Collected data entries:

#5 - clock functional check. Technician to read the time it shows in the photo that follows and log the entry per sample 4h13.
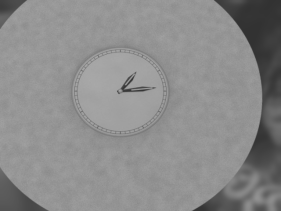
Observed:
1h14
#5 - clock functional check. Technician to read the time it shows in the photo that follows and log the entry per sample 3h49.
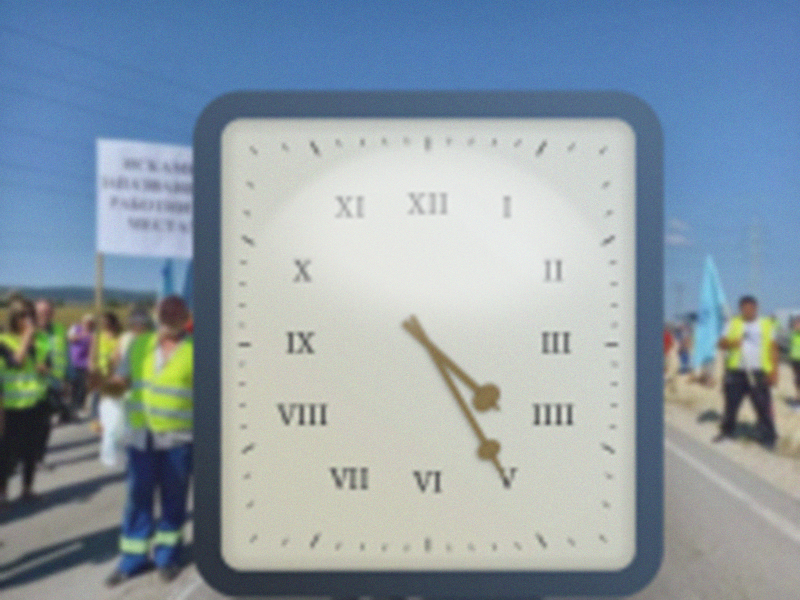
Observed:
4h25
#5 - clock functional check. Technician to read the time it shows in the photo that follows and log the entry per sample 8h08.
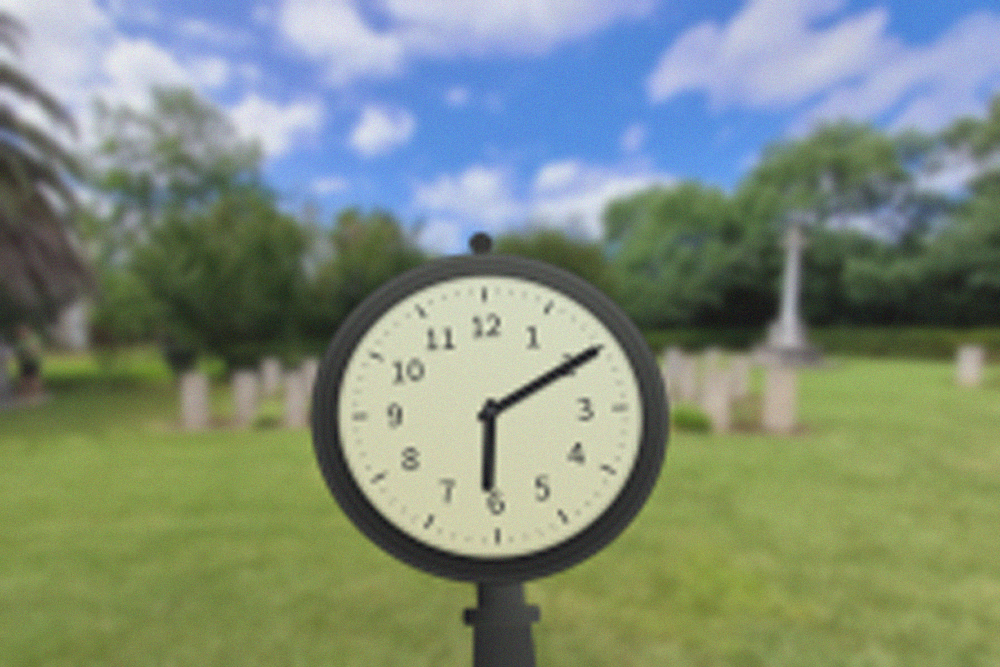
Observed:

What the task asks: Copy the listing with "functional check" replaced by "calibration check" in every line, and leave the pictures out of your copy.

Right answer:
#5 - clock calibration check. Technician to read the time it shows in the photo that follows and log the entry per sample 4h13.
Observed:
1h14
#5 - clock calibration check. Technician to read the time it shows in the photo that follows and log the entry per sample 3h49.
Observed:
4h25
#5 - clock calibration check. Technician to read the time it shows in the photo that follows and log the entry per sample 8h08.
Observed:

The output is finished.